■ **Task description**
Once every line below has been checked for "运营机构", give only the number of lines that have it.

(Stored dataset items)
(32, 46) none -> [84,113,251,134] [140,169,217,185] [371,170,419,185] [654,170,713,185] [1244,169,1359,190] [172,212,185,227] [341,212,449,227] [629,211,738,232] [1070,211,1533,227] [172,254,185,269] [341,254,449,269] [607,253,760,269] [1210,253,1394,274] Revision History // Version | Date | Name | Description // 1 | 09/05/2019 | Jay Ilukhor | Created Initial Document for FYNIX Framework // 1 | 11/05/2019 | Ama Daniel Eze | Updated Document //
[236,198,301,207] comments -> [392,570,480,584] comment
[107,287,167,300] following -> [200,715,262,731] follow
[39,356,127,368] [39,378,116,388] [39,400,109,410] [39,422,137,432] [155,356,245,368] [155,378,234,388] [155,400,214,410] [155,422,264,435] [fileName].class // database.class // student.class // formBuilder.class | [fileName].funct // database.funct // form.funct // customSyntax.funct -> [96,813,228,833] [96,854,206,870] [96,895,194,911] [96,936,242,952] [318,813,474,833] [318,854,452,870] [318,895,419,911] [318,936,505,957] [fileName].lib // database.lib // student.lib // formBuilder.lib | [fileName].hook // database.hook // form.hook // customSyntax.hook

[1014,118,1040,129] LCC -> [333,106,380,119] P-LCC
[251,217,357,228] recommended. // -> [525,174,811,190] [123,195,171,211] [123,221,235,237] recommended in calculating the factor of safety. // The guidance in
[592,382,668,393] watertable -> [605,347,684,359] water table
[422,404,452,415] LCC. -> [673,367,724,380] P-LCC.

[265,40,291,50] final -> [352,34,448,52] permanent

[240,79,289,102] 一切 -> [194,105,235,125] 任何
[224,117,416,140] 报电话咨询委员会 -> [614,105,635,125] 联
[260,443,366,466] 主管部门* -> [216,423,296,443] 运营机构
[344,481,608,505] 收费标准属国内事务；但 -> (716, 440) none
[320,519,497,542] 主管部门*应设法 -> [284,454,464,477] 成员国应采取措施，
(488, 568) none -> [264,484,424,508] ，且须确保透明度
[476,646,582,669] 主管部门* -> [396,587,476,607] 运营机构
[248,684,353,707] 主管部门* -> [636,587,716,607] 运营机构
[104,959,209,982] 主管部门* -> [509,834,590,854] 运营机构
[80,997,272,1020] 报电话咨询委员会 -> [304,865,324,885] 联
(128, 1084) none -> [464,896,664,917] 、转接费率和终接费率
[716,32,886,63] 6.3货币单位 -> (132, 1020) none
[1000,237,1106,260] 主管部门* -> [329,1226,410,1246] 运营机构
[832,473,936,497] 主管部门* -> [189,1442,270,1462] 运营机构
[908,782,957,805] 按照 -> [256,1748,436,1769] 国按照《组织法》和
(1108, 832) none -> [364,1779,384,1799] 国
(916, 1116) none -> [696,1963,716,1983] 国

■ **Task response**
6